The U.S. Energy Storage Association (ESA) has released survey results that show the impact that COVID-19 will have on the industry. The study was focused on analyzing the COVID-19 effect on energy storage companies’ revenue, employment and projects in the second quarter.
The survey, which was answered by 101 representatives across the storage industry, revealed:
- While 63% of respondents indicated they expected a decrease in revenues (with 33% expecting 20% or greater reduction), 75% did not expect to reduce employment (inclusive of contractors).
- The top three reasons cited for potential reductions in revenues and/or employment were:
- Customer delays or cancellations;
- Difficulty in obtaining equipment, supplies or logistical delays; and
- Permitting and approval delays.
- Of the 25% of respondents that indicated they expect to reduce workforce, most expected reductions of up to 20% of their employees.
- The manufacturing segment of the industry expected more widespread and deeper revenue reductions than the industry segment that includes developers and installers who implement storage projects.
As evidenced by the survey results, it is clear the energy storage industry expects a deep, albeit brief, revenue downturn this quarter. Most companies are focused on retaining their employees during this time in order to better prepare and respond once business returns. However, ESA assesses these results are consistent with the possibility that respondents plan to defer significant workforce reductions until after the end of the second quarter, if conditions do not rapidly improve.
“The COVID-19 pandemic has impacted the energy storage industry tremendously. While we still anticipate year-over-year growth, it is clear our industry is suffering with immediate and significant risks of workforce reductions and economic damage,” remarked Kelly Speakes-Backman, CEO of ESA. “These delays upend grid reliability and resilience efforts, just as we enter fire and hurricane season, and as states, towns, and utilities are beginning to incorporate energy storage systems as backup power to prevent power system disruptions for critical healthcare facilities. As such, ESA is actively seeking immediate relief from Congress and the Administration to relieve the financial stresses on our members and the industry, which represents more than 60,000 people, caused by the virus.”

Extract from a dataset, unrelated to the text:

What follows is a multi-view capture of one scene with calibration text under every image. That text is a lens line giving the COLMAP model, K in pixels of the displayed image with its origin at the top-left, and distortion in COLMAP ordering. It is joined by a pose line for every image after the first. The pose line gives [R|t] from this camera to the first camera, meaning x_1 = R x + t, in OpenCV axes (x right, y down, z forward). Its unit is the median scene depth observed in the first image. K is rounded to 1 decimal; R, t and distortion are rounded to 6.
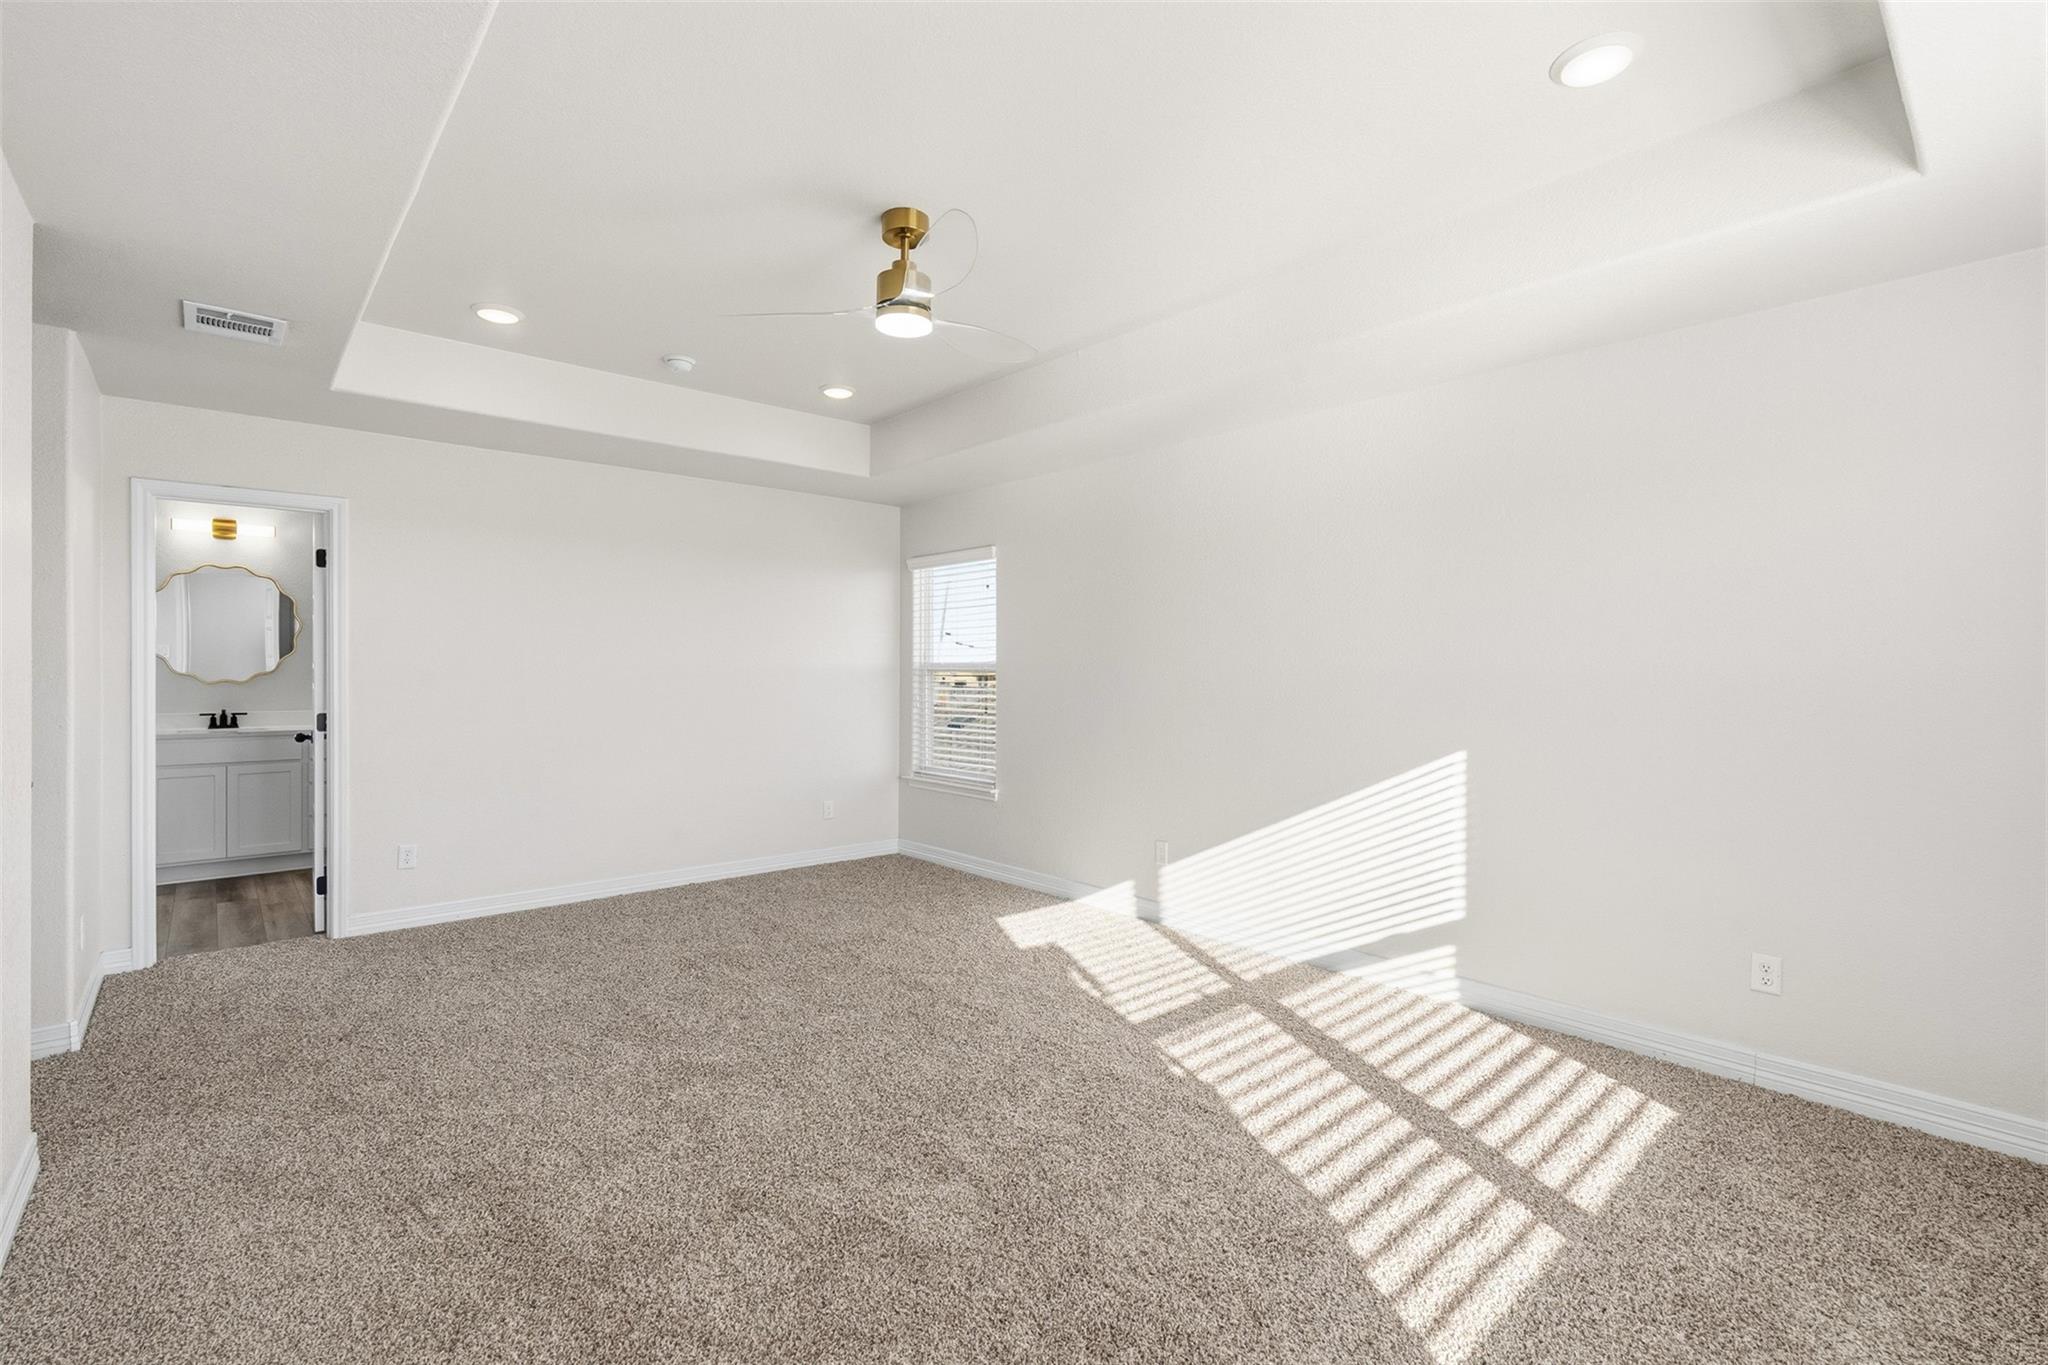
lens RADIAL K [[920.1, 0, 1014.9], [0, 920.1, 664.6], [0, 0, 1]] dist [-0.006515, 0.003987]
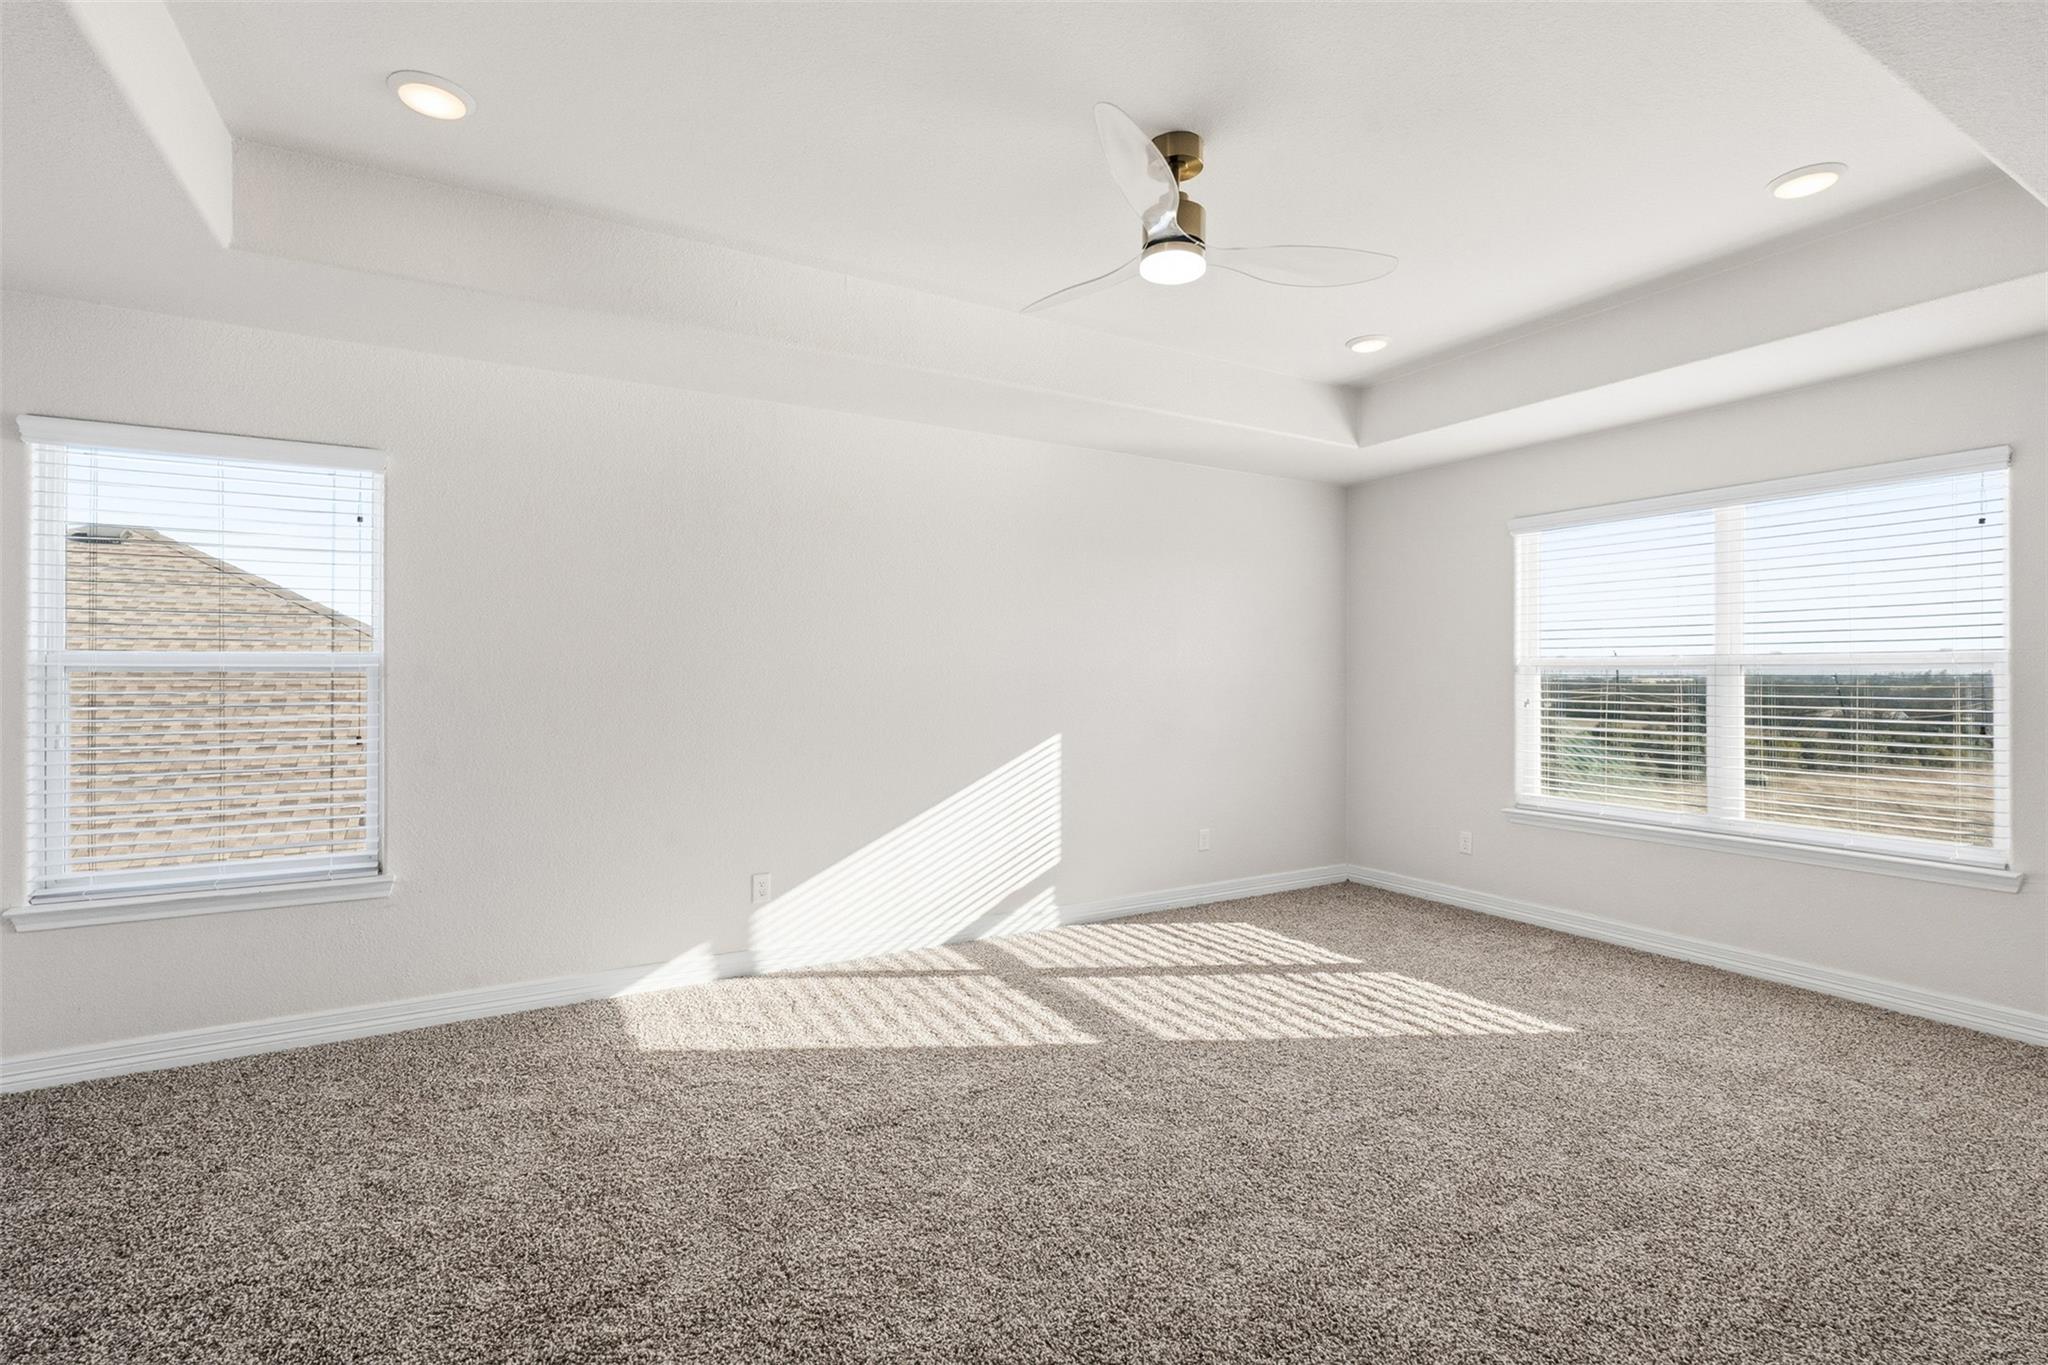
lens RADIAL K [[920.1, 0, 1013.4], [0, 920.1, 690.6], [0, 0, 1]] dist [-0.006515, 0.003987]
pose [[0.199860, -0.011772, 0.979754, -0.810079], [-0.004144, 0.999909, 0.012860, 0.016615], [-0.979816, -0.006630, 0.199793, 0.809886]]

In March 2020, ESA released initial survey results that showed COVID-19’s impact on deployments was immediate and potentially devastating to the industry. At that time, 66% expected to incur delays soon. Of those delays, 44% were currently experiencing short-term (one-month) impacts.
“We are anticipating that COVID-19 will result in project delays for those that were slated for deployment this year,” said Daniel Finn-Foley, head of energy storage at Wood Mackenzie Power and Renewables. “We assess downside risk at about 20% megawatt reduction in front-of-the meter projects and a 32% megawatt reduction in behind-the-meter deployments this year, compared to our earlier projections. Depending on how significantly project are delayed the impacts of this virus could result in hundreds of millions of dollars worth of capacity moved from 2020 into 2021 or out further towards 2025.”